Variety is something Anglicans have only recently learned to value. Our pews at St Ursula's still contain the Book of Common Prayer, dating from 1662. This prayer book is almost the same as the book written by Thomas Cranmer, Archbishop of Canterbury in 1549 (and revised in 1552). The books were authorized by the English Parliament. The law authorizing them was called the Act of Uniformity. The idea was that there should be one form of service, used everywhere in England and by everyone, every Sunday - and indeed every day.

Uniformity meant that there was no unprepared, extempore prayer. In contrast to many of the other Reformation traditions, the Church of England relied on fixed forms of wording - and thanks to Cranmer's genius with language, the liturgy proclaimed the gospel not only through what the congregation did, but through what they said.

In the middle of the nineteenth century, people questioned whether a book first written 400 years previously was suitable for people who were no longer face to face with the issues of the Reformation, and no longer spoke the same language as Shakespeare.
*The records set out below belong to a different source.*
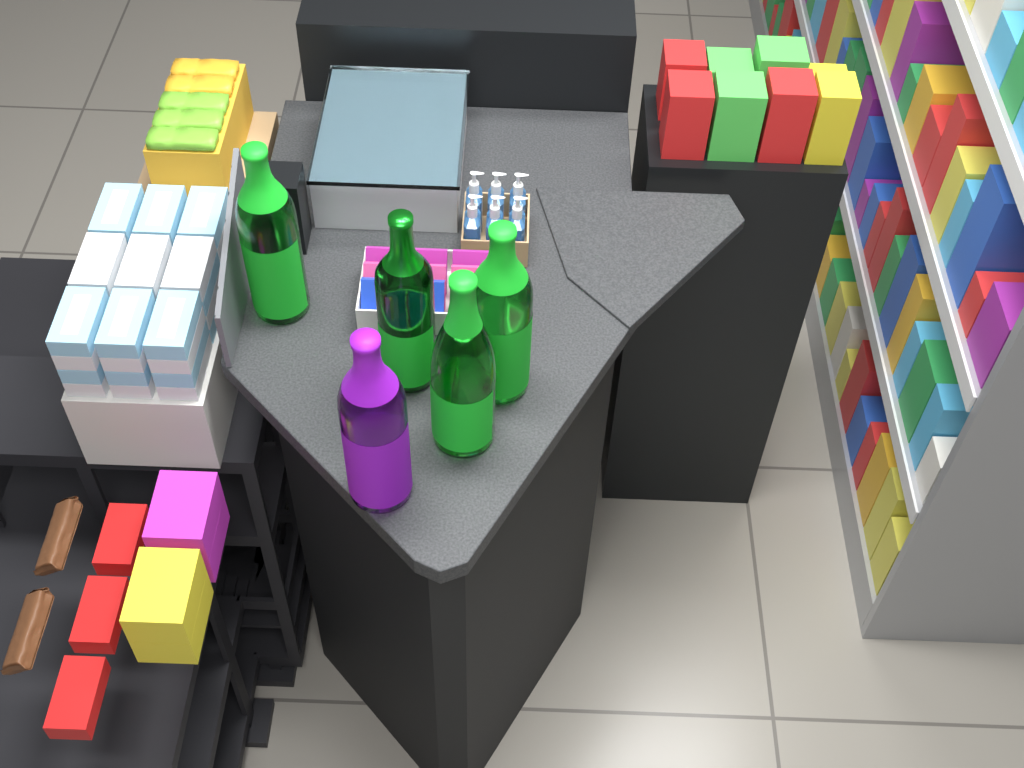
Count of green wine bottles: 4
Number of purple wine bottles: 1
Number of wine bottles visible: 5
In 1906 a Royal Commission looked at the question of revision, and the church itself produced a revised Book of Common Prayer, with some freedom to omit or change the order of prayers. Parliament in 1927 refused to authorize it (but the church published it the following year, and many people used it!)
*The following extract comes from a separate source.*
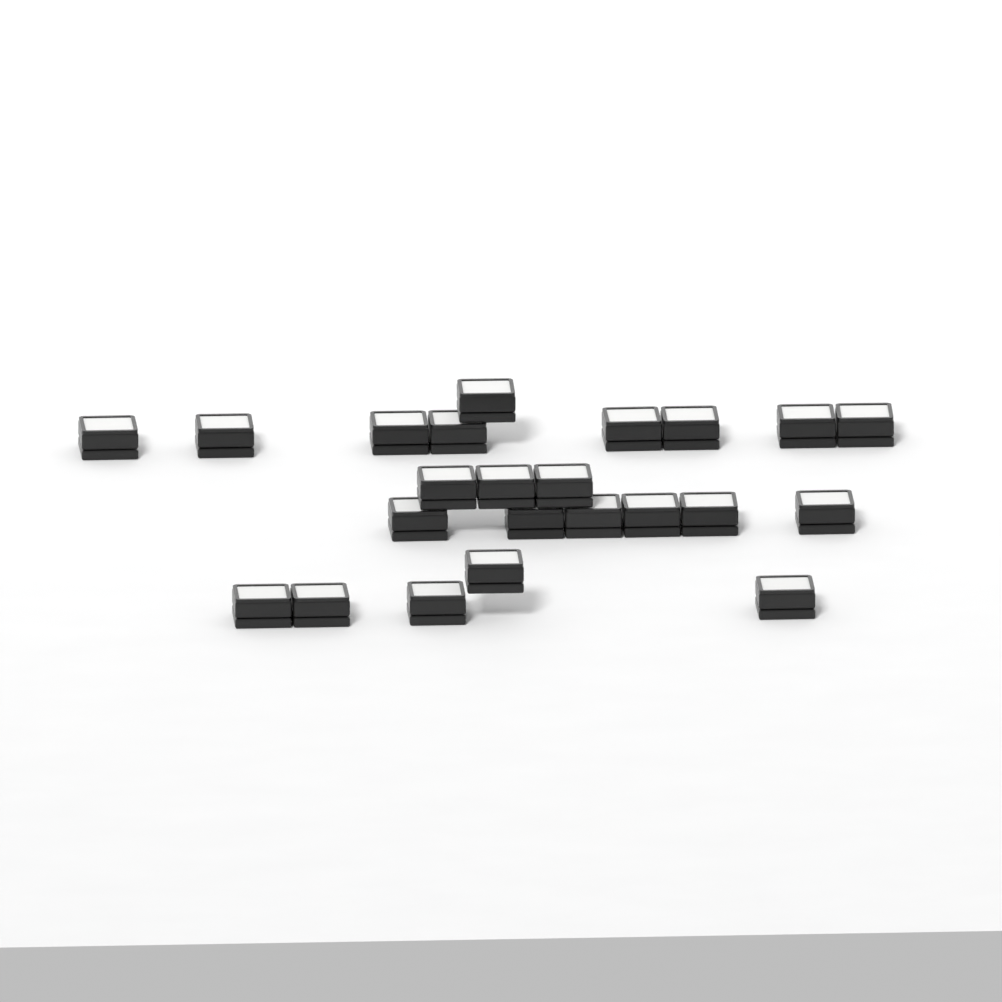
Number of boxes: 23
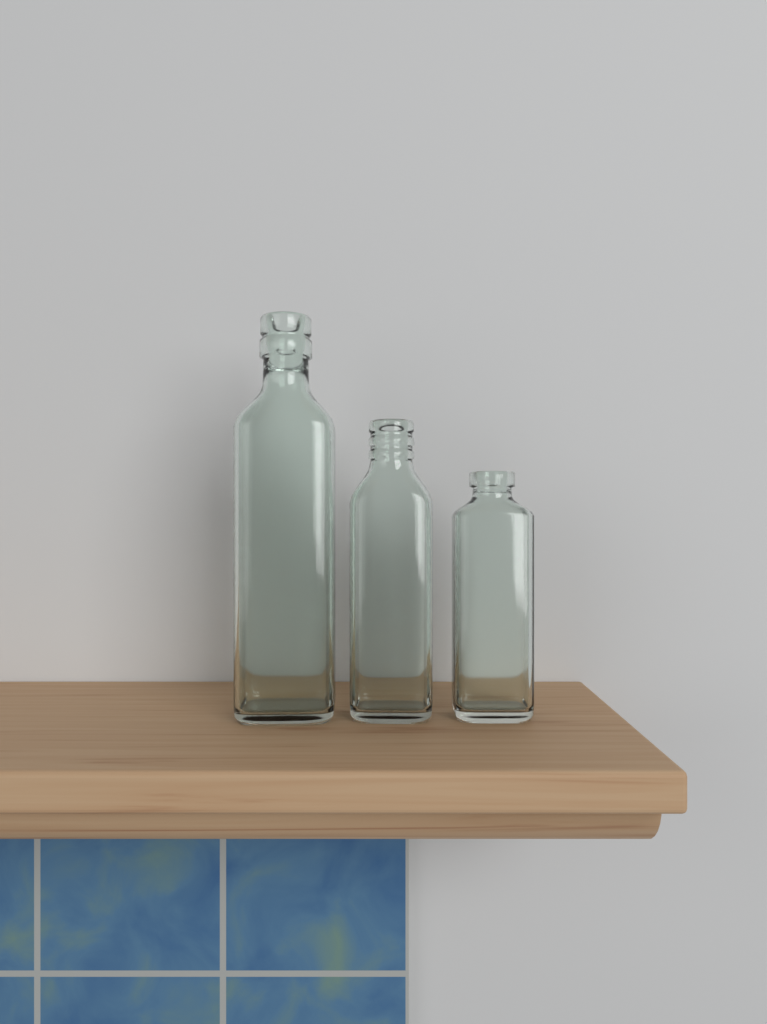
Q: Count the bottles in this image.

The debate at the time awakened a real interest in liturgy - what we do when we come to church. In 1958, the Lambeth Conference started a process of liturgical reform, and experimental forms of service came into use - we still have copies of the so-called Series 3 services, produced in 1971, and our blue service book is taken from the result of these experiments, the Alternative Service Book 1980. 1980 was part of the title, intentionally, and it was stressed that it was a temporary alternative, to be reconsidered after twenty years.
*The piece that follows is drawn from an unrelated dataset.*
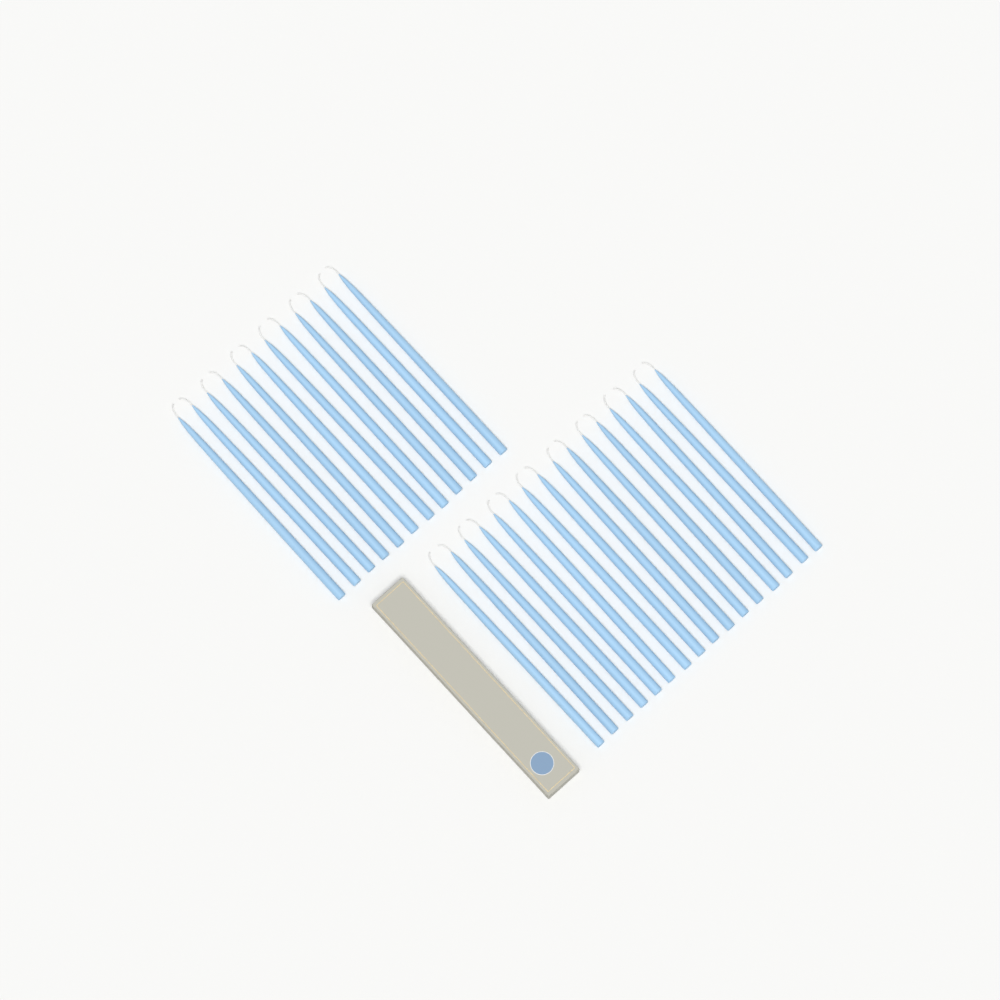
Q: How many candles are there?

Meanwhile the Roman Catholic church had woken up to what we Anglicans were doing, and, spurred on by their Dutch members (the Netherlands are full of radical thinkers!), and by the Swiss theologian, Hans Küng, had set up their own commission for liturgical reform in 1963 as part of the Second Vatican Council's deliberations. And the Protestant churches started taking a new interest in liturgy, too. The Roman Catholics produced a new service book in 1970, and its revisions in 1975 and 2000 are a sign that all the churches are moving closer together in our vision of how we worship.

One feature of all these modern revisions is the provision for different prayers at the Eucharist. Series 3 offered two, the Alternative Service Book, like the Roman missal, offered four. Common Worship offers eight.

What is new is not always good. Many people felt the services produced in the seventies were lacking in spiritual depth. And now we are using a selection of the new services, to see what you think. The most unfamiliar is marked Prayer H. It has been described as a wonderful participation of the whole community in the Eucharist, it has been described as a return to the way the first Christians would have worshipped, and it has been described as a service written for those in a hurry to catch a bus.

Heaven is unlikely to be uniform. Different people have different needs and are moved by different things. Worship is a foretaste of heaven. We seriously want to know your thoughts on our new services, so that as a church we can move closer to heaven in our worship and in our lives. Nothing is fixed, so let us know your opinions - tell Richard, or Linda, or the wardens, or any council member. For worship is something that in heaven we shall all be offering together.